> The problem
Produce an exact transcript of all the records.

[Data entries]
-- Opening Marker --
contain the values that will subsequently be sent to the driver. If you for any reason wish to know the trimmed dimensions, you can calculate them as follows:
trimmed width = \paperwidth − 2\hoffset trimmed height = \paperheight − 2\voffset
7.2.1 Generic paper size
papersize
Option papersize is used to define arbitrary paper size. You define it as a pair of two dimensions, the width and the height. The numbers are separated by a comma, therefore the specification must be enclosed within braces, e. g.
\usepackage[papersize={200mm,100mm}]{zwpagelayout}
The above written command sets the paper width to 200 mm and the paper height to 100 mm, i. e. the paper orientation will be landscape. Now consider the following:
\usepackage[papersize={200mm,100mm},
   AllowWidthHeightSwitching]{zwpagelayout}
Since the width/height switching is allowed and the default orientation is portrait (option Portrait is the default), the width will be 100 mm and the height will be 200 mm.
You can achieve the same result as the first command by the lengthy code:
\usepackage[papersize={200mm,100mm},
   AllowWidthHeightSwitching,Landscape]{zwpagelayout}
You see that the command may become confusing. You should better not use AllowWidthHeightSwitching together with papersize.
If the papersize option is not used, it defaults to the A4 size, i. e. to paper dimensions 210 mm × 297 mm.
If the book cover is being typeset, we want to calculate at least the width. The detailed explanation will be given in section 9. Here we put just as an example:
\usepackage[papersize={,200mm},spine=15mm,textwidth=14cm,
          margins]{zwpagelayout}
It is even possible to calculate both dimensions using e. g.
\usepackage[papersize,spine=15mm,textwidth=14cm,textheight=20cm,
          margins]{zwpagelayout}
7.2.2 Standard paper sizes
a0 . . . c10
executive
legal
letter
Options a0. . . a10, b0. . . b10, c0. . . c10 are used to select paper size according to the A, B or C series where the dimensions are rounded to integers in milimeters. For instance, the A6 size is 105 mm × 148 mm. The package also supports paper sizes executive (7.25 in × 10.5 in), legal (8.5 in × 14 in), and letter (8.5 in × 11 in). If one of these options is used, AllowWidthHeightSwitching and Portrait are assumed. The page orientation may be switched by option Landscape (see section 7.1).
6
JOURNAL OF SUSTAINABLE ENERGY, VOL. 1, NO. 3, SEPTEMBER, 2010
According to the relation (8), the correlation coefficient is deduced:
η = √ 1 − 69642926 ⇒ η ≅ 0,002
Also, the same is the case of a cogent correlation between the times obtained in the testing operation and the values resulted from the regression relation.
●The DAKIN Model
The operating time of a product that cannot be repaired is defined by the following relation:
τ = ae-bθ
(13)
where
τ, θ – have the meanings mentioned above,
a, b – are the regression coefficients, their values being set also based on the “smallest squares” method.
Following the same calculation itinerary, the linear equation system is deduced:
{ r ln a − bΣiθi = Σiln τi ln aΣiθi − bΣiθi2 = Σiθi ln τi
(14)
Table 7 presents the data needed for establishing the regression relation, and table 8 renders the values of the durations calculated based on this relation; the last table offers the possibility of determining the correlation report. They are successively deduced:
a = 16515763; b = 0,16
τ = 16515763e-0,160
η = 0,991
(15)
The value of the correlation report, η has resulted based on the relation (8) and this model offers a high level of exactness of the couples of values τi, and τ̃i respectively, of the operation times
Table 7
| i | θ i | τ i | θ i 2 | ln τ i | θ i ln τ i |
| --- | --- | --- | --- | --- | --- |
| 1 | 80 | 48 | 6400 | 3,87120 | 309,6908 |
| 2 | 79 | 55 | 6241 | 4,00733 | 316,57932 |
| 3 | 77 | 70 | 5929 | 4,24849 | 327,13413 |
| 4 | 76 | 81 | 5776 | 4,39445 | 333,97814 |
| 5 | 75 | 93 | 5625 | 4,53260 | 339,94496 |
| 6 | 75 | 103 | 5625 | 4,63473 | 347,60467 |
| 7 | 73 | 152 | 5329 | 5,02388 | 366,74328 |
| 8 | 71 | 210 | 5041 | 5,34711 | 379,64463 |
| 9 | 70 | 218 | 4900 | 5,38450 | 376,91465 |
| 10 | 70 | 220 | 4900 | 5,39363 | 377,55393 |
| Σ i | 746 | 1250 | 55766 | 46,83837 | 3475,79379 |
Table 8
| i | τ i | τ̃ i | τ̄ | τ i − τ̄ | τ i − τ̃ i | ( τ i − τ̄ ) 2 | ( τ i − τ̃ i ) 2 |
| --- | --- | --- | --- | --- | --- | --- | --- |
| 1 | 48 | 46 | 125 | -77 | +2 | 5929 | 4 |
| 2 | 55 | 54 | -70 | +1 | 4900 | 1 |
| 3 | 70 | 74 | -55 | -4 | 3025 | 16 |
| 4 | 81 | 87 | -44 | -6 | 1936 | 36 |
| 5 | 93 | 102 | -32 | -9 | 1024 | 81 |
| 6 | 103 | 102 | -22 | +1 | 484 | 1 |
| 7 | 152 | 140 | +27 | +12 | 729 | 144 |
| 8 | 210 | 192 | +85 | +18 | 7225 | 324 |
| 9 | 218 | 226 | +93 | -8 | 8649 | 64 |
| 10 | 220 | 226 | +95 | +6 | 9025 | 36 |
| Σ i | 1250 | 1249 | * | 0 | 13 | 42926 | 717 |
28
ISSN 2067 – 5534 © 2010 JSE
-- Closing Marker --
> Expected output
contain the values that will subsequently be sent to the driver. If you for any reason wish to know the trimmed dimensions, you can calculate them as follows:
trimmed width = \paperwidth − 2\hoffset trimmed height = \paperheight − 2\voffset
7.2.1 Generic paper size
papersize
Option papersize is used to define arbitrary paper size. You define it as a pair of two dimensions, the width and the height. The numbers are separated by a comma, therefore the specification must be enclosed within braces, e. g.
\usepackage[papersize={200mm,100mm}]{zwpagelayout}
The above written command sets the paper width to 200 mm and the paper height to 100 mm, i. e. the paper orientation will be landscape. Now consider the following:
\usepackage[papersize={200mm,100mm},
   AllowWidthHeightSwitching]{zwpagelayout}
Since the width/height switching is allowed and the default orientation is portrait (option Portrait is the default), the width will be 100 mm and the height will be 200 mm.
You can achieve the same result as the first command by the lengthy code:
\usepackage[papersize={200mm,100mm},
   AllowWidthHeightSwitching,Landscape]{zwpagelayout}
You see that the command may become confusing. You should better not use AllowWidthHeightSwitching together with papersize.
If the papersize option is not used, it defaults to the A4 size, i. e. to paper dimensions 210 mm × 297 mm.
If the book cover is being typeset, we want to calculate at least the width. The detailed explanation will be given in section 9. Here we put just as an example:
\usepackage[papersize={,200mm},spine=15mm,textwidth=14cm,
          margins]{zwpagelayout}
It is even possible to calculate both dimensions using e. g.
\usepackage[papersize,spine=15mm,textwidth=14cm,textheight=20cm,
          margins]{zwpagelayout}
7.2.2 Standard paper sizes
a0 . . . c10
executive
legal
letter
Options a0. . . a10, b0. . . b10, c0. . . c10 are used to select paper size according to the A, B or C series where the dimensions are rounded to integers in milimeters. For instance, the A6 size is 105 mm × 148 mm. The package also supports paper sizes executive (7.25 in × 10.5 in), legal (8.5 in × 14 in), and letter (8.5 in × 11 in). If one of these options is used, AllowWidthHeightSwitching and Portrait are assumed. The page orientation may be switched by option Landscape (see section 7.1).
6
JOURNAL OF SUSTAINABLE ENERGY, VOL. 1, NO. 3, SEPTEMBER, 2010
According to the relation (8), the correlation coefficient is deduced:
η = √ 1 − 69642926 ⇒ η ≅ 0,002
Also, the same is the case of a cogent correlation between the times obtained in the testing operation and the values resulted from the regression relation.
●The DAKIN Model
The operating time of a product that cannot be repaired is defined by the following relation:
τ = ae-bθ
(13)
where
τ, θ – have the meanings mentioned above,
a, b – are the regression coefficients, their values being set also based on the “smallest squares” method.
Following the same calculation itinerary, the linear equation system is deduced:
{ r ln a − bΣiθi = Σiln τi ln aΣiθi − bΣiθi2 = Σiθi ln τi
(14)
Table 7 presents the data needed for establishing the regression relation, and table 8 renders the values of the durations calculated based on this relation; the last table offers the possibility of determining the correlation report. They are successively deduced:
a = 16515763; b = 0,16
τ = 16515763e-0,160
η = 0,991
(15)
The value of the correlation report, η has resulted based on the relation (8) and this model offers a high level of exactness of the couples of values τi, and τ̃i respectively, of the operation times
Table 7
| i | θ i | τ i | θ i 2 | ln τ i | θ i ln τ i |
| --- | --- | --- | --- | --- | --- |
| 1 | 80 | 48 | 6400 | 3,87120 | 309,6908 |
| 2 | 79 | 55 | 6241 | 4,00733 | 316,57932 |
| 3 | 77 | 70 | 5929 | 4,24849 | 327,13413 |
| 4 | 76 | 81 | 5776 | 4,39445 | 333,97814 |
| 5 | 75 | 93 | 5625 | 4,53260 | 339,94496 |
| 6 | 75 | 103 | 5625 | 4,63473 | 347,60467 |
| 7 | 73 | 152 | 5329 | 5,02388 | 366,74328 |
| 8 | 71 | 210 | 5041 | 5,34711 | 379,64463 |
| 9 | 70 | 218 | 4900 | 5,38450 | 376,91465 |
| 10 | 70 | 220 | 4900 | 5,39363 | 377,55393 |
| Σ i | 746 | 1250 | 55766 | 46,83837 | 3475,79379 |
Table 8
| i | τ i | τ̃ i | τ̄ | τ i − τ̄ | τ i − τ̃ i | ( τ i − τ̄ ) 2 | ( τ i − τ̃ i ) 2 |
| --- | --- | --- | --- | --- | --- | --- | --- |
| 1 | 48 | 46 | 125 | -77 | +2 | 5929 | 4 |
| 2 | 55 | 54 | -70 | +1 | 4900 | 1 |
| 3 | 70 | 74 | -55 | -4 | 3025 | 16 |
| 4 | 81 | 87 | -44 | -6 | 1936 | 36 |
| 5 | 93 | 102 | -32 | -9 | 1024 | 81 |
| 6 | 103 | 102 | -22 | +1 | 484 | 1 |
| 7 | 152 | 140 | +27 | +12 | 729 | 144 |
| 8 | 210 | 192 | +85 | +18 | 7225 | 324 |
| 9 | 218 | 226 | +93 | -8 | 8649 | 64 |
| 10 | 220 | 226 | +95 | +6 | 9025 | 36 |
| Σ i | 1250 | 1249 | * | 0 | 13 | 42926 | 717 |
28
ISSN 2067 – 5534 © 2010 JSE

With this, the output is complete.